/---

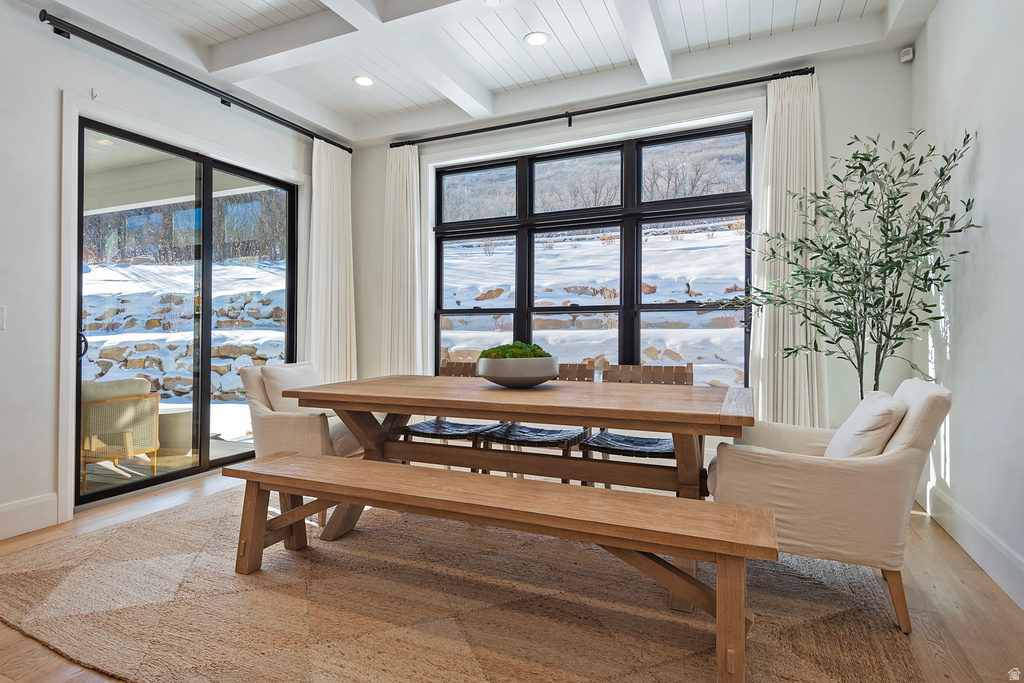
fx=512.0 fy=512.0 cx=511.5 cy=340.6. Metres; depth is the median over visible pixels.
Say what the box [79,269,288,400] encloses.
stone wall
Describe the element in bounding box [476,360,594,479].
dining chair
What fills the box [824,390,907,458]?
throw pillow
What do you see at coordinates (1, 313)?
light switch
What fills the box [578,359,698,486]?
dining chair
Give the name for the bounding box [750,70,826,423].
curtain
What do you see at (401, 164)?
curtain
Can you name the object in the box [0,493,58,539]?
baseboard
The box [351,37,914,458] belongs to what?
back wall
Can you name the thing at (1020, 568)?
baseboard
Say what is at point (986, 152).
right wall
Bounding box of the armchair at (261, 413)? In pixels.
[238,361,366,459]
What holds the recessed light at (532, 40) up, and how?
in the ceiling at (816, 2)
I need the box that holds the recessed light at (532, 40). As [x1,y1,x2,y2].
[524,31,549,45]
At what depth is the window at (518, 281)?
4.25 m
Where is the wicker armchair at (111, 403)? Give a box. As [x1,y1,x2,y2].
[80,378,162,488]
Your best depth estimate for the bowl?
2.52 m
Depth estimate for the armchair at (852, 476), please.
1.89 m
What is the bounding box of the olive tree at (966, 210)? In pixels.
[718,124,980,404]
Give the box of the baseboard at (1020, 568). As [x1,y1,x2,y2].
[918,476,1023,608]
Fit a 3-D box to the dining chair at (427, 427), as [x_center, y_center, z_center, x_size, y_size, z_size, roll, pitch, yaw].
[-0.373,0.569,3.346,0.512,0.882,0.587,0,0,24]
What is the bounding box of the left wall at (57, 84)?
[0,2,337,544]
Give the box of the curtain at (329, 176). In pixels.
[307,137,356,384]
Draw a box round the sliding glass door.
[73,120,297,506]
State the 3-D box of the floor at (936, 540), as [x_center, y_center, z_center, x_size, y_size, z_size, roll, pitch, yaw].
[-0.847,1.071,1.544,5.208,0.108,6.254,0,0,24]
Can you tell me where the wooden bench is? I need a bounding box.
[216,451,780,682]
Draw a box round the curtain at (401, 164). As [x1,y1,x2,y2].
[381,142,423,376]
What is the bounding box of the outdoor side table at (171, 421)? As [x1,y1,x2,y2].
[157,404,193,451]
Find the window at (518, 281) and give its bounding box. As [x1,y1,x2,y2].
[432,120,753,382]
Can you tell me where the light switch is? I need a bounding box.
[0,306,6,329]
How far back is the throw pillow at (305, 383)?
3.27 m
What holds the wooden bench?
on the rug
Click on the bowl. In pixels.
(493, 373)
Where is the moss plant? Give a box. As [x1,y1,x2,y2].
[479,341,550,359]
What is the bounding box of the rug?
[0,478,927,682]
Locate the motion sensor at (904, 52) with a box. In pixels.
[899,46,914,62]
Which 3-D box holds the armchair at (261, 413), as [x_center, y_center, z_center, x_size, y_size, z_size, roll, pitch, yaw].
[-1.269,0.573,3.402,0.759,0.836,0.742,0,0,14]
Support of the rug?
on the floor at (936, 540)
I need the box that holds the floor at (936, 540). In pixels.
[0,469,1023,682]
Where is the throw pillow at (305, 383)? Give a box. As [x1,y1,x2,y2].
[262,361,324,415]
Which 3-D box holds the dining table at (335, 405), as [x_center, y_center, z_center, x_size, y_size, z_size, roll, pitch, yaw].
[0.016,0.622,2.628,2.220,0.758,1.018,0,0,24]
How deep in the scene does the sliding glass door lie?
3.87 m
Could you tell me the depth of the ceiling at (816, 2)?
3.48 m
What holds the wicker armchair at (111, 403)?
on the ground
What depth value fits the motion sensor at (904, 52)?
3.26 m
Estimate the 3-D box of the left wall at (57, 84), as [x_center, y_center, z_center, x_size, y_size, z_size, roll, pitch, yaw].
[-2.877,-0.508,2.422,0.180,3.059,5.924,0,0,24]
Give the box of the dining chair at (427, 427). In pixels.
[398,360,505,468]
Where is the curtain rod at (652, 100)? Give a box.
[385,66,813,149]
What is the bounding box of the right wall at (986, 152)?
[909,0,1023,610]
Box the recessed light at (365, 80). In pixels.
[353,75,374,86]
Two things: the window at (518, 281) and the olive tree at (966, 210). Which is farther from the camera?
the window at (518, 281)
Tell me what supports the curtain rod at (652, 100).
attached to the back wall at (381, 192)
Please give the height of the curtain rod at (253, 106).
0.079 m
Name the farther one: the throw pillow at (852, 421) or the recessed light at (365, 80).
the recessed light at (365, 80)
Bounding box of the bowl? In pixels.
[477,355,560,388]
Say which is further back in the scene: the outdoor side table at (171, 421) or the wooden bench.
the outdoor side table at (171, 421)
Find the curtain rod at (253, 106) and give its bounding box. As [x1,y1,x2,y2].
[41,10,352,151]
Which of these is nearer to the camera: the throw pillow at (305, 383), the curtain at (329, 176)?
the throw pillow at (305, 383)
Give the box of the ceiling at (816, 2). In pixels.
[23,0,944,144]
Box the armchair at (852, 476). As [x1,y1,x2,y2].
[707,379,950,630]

\---

● Work order:
Please output the entire listing above verbatim and omit its images.

● Expected output:
fx=512.0 fy=512.0 cx=511.5 cy=340.6. Metres; depth is the median over visible pixels.
Say what the box [79,269,288,400] encloses.
stone wall
Describe the element in bounding box [476,360,594,479].
dining chair
What fills the box [824,390,907,458]?
throw pillow
What do you see at coordinates (1, 313)?
light switch
What fills the box [578,359,698,486]?
dining chair
Give the name for the bounding box [750,70,826,423].
curtain
What do you see at (401, 164)?
curtain
Can you name the object in the box [0,493,58,539]?
baseboard
The box [351,37,914,458] belongs to what?
back wall
Can you name the thing at (1020, 568)?
baseboard
Say what is at point (986, 152).
right wall
Bounding box of the armchair at (261, 413)? In pixels.
[238,361,366,459]
What holds the recessed light at (532, 40) up, and how?
in the ceiling at (816, 2)
I need the box that holds the recessed light at (532, 40). As [x1,y1,x2,y2].
[524,31,549,45]
At what depth is the window at (518, 281)?
4.25 m
Where is the wicker armchair at (111, 403)? Give a box. As [x1,y1,x2,y2].
[80,378,162,488]
Your best depth estimate for the bowl?
2.52 m
Depth estimate for the armchair at (852, 476), please.
1.89 m
What is the bounding box of the olive tree at (966, 210)? In pixels.
[718,124,980,404]
Give the box of the baseboard at (1020, 568). As [x1,y1,x2,y2].
[918,476,1023,608]
Fit a 3-D box to the dining chair at (427, 427), as [x_center, y_center, z_center, x_size, y_size, z_size, roll, pitch, yaw].
[-0.373,0.569,3.346,0.512,0.882,0.587,0,0,24]
What is the bounding box of the left wall at (57, 84)?
[0,2,337,544]
Give the box of the curtain at (329, 176). In pixels.
[307,137,356,384]
Draw a box round the sliding glass door.
[73,120,297,506]
State the 3-D box of the floor at (936, 540), as [x_center, y_center, z_center, x_size, y_size, z_size, roll, pitch, yaw].
[-0.847,1.071,1.544,5.208,0.108,6.254,0,0,24]
Can you tell me where the wooden bench is? I need a bounding box.
[216,451,780,682]
Draw a box round the curtain at (401, 164). As [x1,y1,x2,y2].
[381,142,423,376]
What is the bounding box of the outdoor side table at (171, 421)? As [x1,y1,x2,y2].
[157,404,193,451]
Find the window at (518, 281) and give its bounding box. As [x1,y1,x2,y2].
[432,120,753,382]
Can you tell me where the light switch is? I need a bounding box.
[0,306,6,329]
How far back is the throw pillow at (305, 383)?
3.27 m
What holds the wooden bench?
on the rug
Click on the bowl. In pixels.
(493, 373)
Where is the moss plant? Give a box. As [x1,y1,x2,y2].
[479,341,550,359]
What is the bounding box of the rug?
[0,478,927,682]
Locate the motion sensor at (904, 52) with a box. In pixels.
[899,46,914,62]
Which 3-D box holds the armchair at (261, 413), as [x_center, y_center, z_center, x_size, y_size, z_size, roll, pitch, yaw].
[-1.269,0.573,3.402,0.759,0.836,0.742,0,0,14]
Support of the rug?
on the floor at (936, 540)
I need the box that holds the floor at (936, 540). In pixels.
[0,469,1023,682]
Where is the throw pillow at (305, 383)? Give a box. As [x1,y1,x2,y2].
[262,361,324,415]
Which 3-D box holds the dining table at (335, 405), as [x_center, y_center, z_center, x_size, y_size, z_size, roll, pitch, yaw].
[0.016,0.622,2.628,2.220,0.758,1.018,0,0,24]
How deep in the scene does the sliding glass door lie?
3.87 m
Could you tell me the depth of the ceiling at (816, 2)?
3.48 m
What holds the wicker armchair at (111, 403)?
on the ground
What depth value fits the motion sensor at (904, 52)?
3.26 m
Estimate the 3-D box of the left wall at (57, 84), as [x_center, y_center, z_center, x_size, y_size, z_size, roll, pitch, yaw].
[-2.877,-0.508,2.422,0.180,3.059,5.924,0,0,24]
Give the box of the dining chair at (427, 427). In pixels.
[398,360,505,468]
Where is the curtain rod at (652, 100)? Give a box.
[385,66,813,149]
What is the bounding box of the right wall at (986, 152)?
[909,0,1023,610]
Box the recessed light at (365, 80). In pixels.
[353,75,374,86]
Two things: the window at (518, 281) and the olive tree at (966, 210). Which is farther from the camera?
the window at (518, 281)
Tell me what supports the curtain rod at (652, 100).
attached to the back wall at (381, 192)
Please give the height of the curtain rod at (253, 106).
0.079 m
Name the farther one: the throw pillow at (852, 421) or the recessed light at (365, 80).
the recessed light at (365, 80)
Bounding box of the bowl? In pixels.
[477,355,560,388]
Say which is further back in the scene: the outdoor side table at (171, 421) or the wooden bench.
the outdoor side table at (171, 421)
Find the curtain rod at (253, 106) and give its bounding box. As [x1,y1,x2,y2].
[41,10,352,151]
Which of these is nearer to the camera: the throw pillow at (305, 383), the curtain at (329, 176)?
the throw pillow at (305, 383)
Give the box of the ceiling at (816, 2). In pixels.
[23,0,944,144]
Box the armchair at (852, 476). As [x1,y1,x2,y2].
[707,379,950,630]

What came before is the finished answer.